Northern WA's signature inshore tuna — fast, hard-running, and accessible from beach, boat, and kayak. Schools chase baitfish along Eighty Mile Beach, the Pilbara coast, and through the Kimberley, often busting up within casting range of the shore. Small head, thick shoulders, and a sustained run that turns light gear inside out.

Overview

Longtail tuna are the inshore tuna of northern WA — they don't venture into deep blue water like yellowfin, instead patrolling the coast from Shark Bay north and through the Kimberley, often within a few hundred metres of the beach. Eighty Mile Beach, the Pilbara coast, and the bays around Broome are classic longtail country. They feed on hardyheads, garfish, and small mackerel by herding them to the surface, and the resulting bust-ups are obvious from a long way off — boiling water, terns wheeling overhead, and bait spraying.

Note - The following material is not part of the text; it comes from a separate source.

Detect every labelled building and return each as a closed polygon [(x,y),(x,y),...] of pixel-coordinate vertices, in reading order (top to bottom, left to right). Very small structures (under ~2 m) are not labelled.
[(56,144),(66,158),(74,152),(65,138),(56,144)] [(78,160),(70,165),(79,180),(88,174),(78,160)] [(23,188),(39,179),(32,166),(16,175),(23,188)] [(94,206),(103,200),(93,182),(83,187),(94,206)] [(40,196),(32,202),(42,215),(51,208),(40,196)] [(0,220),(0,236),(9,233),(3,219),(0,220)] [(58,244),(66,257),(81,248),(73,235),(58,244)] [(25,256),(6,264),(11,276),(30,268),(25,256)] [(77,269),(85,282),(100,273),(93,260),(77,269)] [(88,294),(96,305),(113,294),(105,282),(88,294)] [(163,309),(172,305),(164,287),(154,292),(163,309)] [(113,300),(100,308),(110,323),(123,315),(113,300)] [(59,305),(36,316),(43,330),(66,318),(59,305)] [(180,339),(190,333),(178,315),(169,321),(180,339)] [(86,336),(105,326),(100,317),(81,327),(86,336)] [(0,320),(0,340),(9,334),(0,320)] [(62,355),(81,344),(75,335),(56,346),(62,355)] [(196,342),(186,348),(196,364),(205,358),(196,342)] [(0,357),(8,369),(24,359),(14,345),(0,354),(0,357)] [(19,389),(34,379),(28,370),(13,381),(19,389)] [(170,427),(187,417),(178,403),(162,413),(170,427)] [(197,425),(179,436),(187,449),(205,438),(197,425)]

Once hooked they go on long, hard, low runs that can dump a small reel in seconds.

How to Catch
Best baits

Live hardyheads, live garfish, whole pilchards (less reliable than a moving lure)

Lures

Chrome metal slugs (40–80g), stickbaits, slim minnows, small soft plastics on heavy jig heads

Rigs

Spin outfit with 20–40lb braid and a 30–50lb fluorocarbon leader. A single inline hook on metals — trebles tend to pull or get destroyed. From the beach, long casts matter, so a 9–10ft rod and a 5000–8000-size reel. No wire — longtails don't have shearing teeth and wire kills the strike rate.

Technique

Spot the bust-up first. Birds working tight over boiling water is the giveaway. Position yourself ahead of the school's drift, cast a metal slug well past the activity, and retrieve fast and steady — longtails almost always hit a fast-moving lure over a slow one. From the shore on Eighty Mile Beach, walk and watch; from a boat, hold off the school and cast in rather than driving through it. Once hooked, set the drag heavy and walk along the beach with the fish if you have to — they'll spool a stationary angler.

Best time

Peak action runs April through October when the southerly trades push baitfish along the coast. Early morning and late afternoon are best for surface bust-ups. Calm, glassy mornings are easier for spotting feeding schools.

Size

Up to 35kg, commonly 8–20kg

Peak season

Year-round (peak Apr–Oct)

Eating quality

Good — dark red flesh that's excellent as sashimi or seared rare, but dries out fast if overcooked. Bleed at the gills the moment they're landed and put straight onto ice slurry. Strong-flavoured smoked or in a curry.

Regulations (WA)

Bag limit: 2 (within WA's large pelagic mixed-species daily limit). No minimum size in WA. A Recreational Fishing from Boat Licence (RFBL) is required when fishing from a powered boat. Always check current DPIRD rules — regulations may change.

Perth Tips

Eighty Mile Beach is the classic land-based longtail destination — drive the beach at low tide and watch the wash. From a boat around Broome and the Pilbara, work the headlands and reef edges where bait gets pinned. Don't bother with light gear unless you enjoy long fights — 30lb braid is a sensible minimum.